About the Museum
The Money Museum is located in the building of the former Montenegrin Bank, declared a cultural monument, and enjoys state protection. Former counters, a vault and other facilities in this building were converted into exhibition areas, providing visitors with an opportunity to experience Montenegro’s history of money and general through its rich exhibition.
In the Money Museum, visitors can see the exhibition “Money in Montenegro”, containing valuable and rare specimens of denominations of different values, covering many periods of the area’s turbulent history. From the oldest exhibition exhibit, a stater of Alexander the Great, to the coins of Byzantine, Venetian and Slavic rulers, among which the money of the Montenegrin Balšić dynasty, Ottoman and Austro-Hungarian coins stand out, the Museum’s exhibition provides an insight into the long period preceding the turning point in Montenegrin monetary history, the creation of the first state currency - Montenegrin para and perper.
In addition to the state’s coins, the central motif of the permanent exhibition, the exhibit contains coins and banknotes from the era of the Kingdom of Serbs, Croats and Slovenes, from all forms of Yugoslavia, from the Kingdom to the Federal Republic of Yugoslavia.

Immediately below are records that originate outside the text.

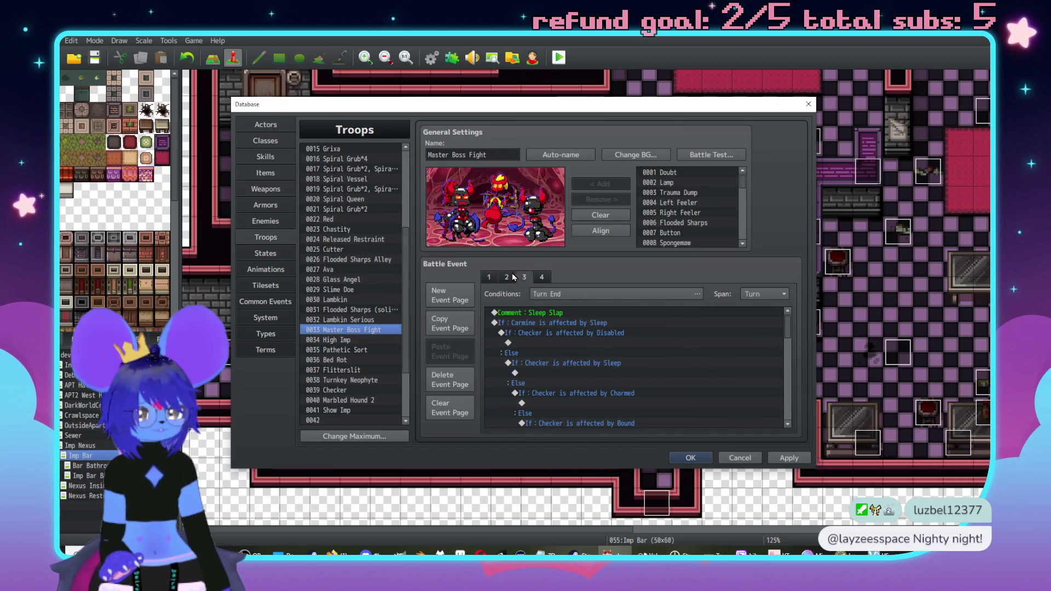
left_click(507, 277)
left_click(541, 277)
scroll(609, 351, "down", 2)
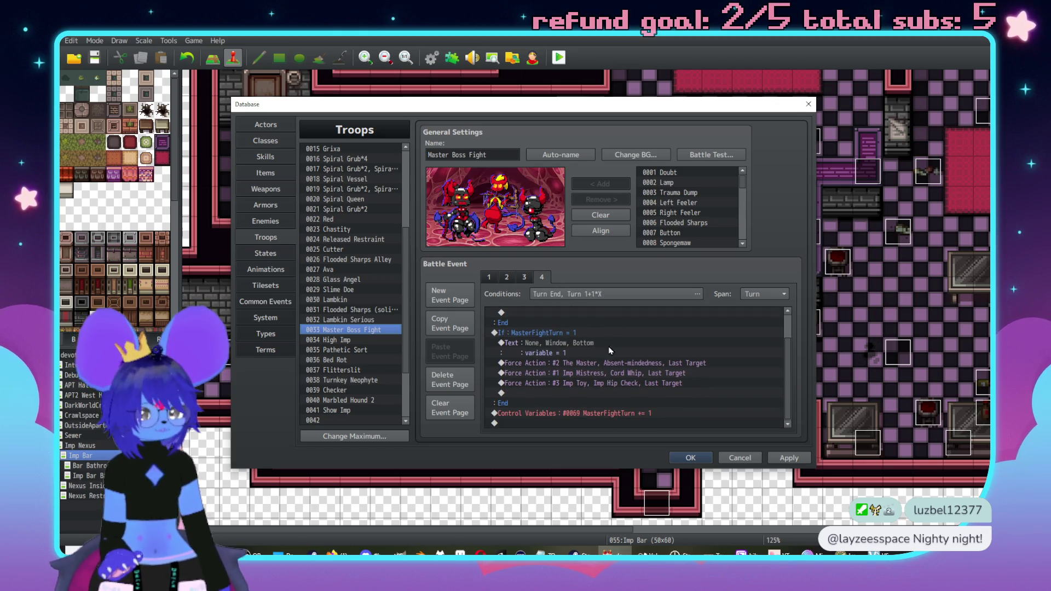
double_click(622, 385)
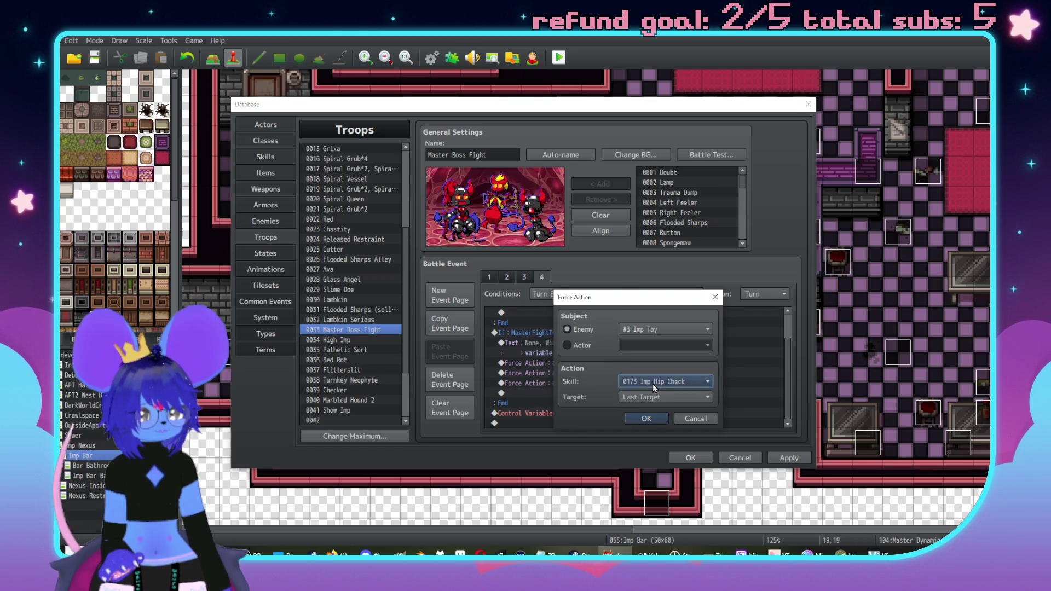
left_click(655, 381)
scroll(672, 378, "up", 5)
scroll(671, 382, "down", 8)
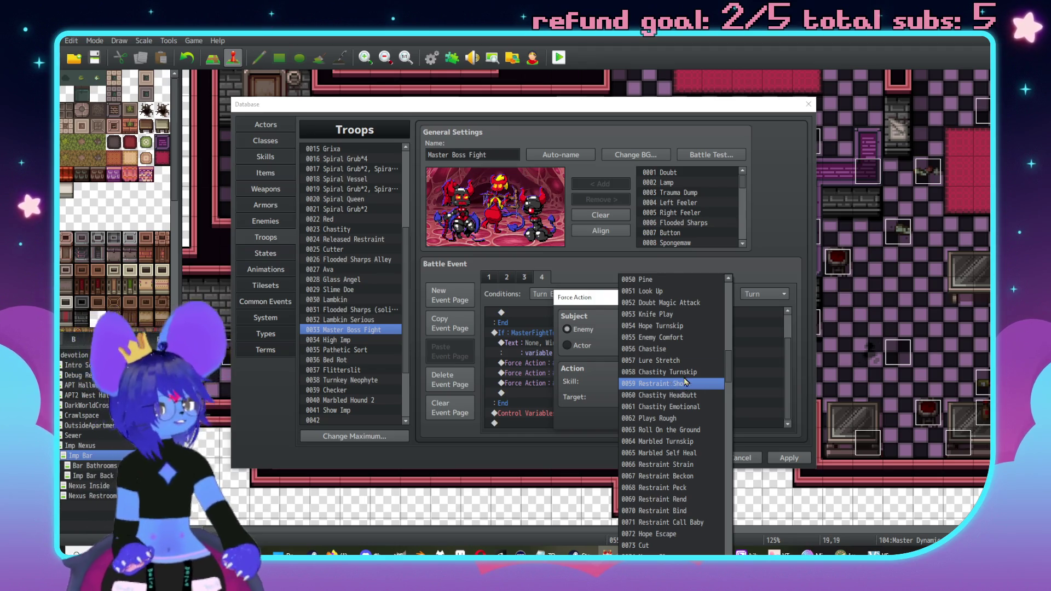
scroll(679, 388, "down", 10)
scroll(681, 394, "down", 12)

The display is rounded off by exhibited samples of the German Mark, the legal tender from 1999 to 2002 and the banknotes and coins of the euro used in Montenegro since 2002.
Within the exhibition “Money in Montenegro”, visitors can see original videos from 1910, showing the celebration in Cetinje in the summer of 1910 on Montenegro’s declaration Montenegro as a Kingdom, and the videos of the post-war construction of roads, railways and factories in the Socialist Republic of Montenegro.
The permanent exhibition “Money as Jewellery” shows the representative pieces of jewellery made of coins after they stopped being legal tender. A necklace made of Montenegrin paras stands out among the exhibition items. In addition, visitors can see jewellery made of Austrian, Serbian, Russian and Serbian coins and coins from other countries circulating in Montenegro.
The coin minting machine from 1849, on which the first Montenegrin coin was minted, stands out among the exhibition exhibits. It was received as a gift from the Vienna Mint in 2006 to celebrate 100 years of minting the first Montenegrin coin. The machine is completely repaired and functional. Today, it mints souvenirs – perper, which visitors may buy at a symbolic price as a memory for visiting the Money Museum.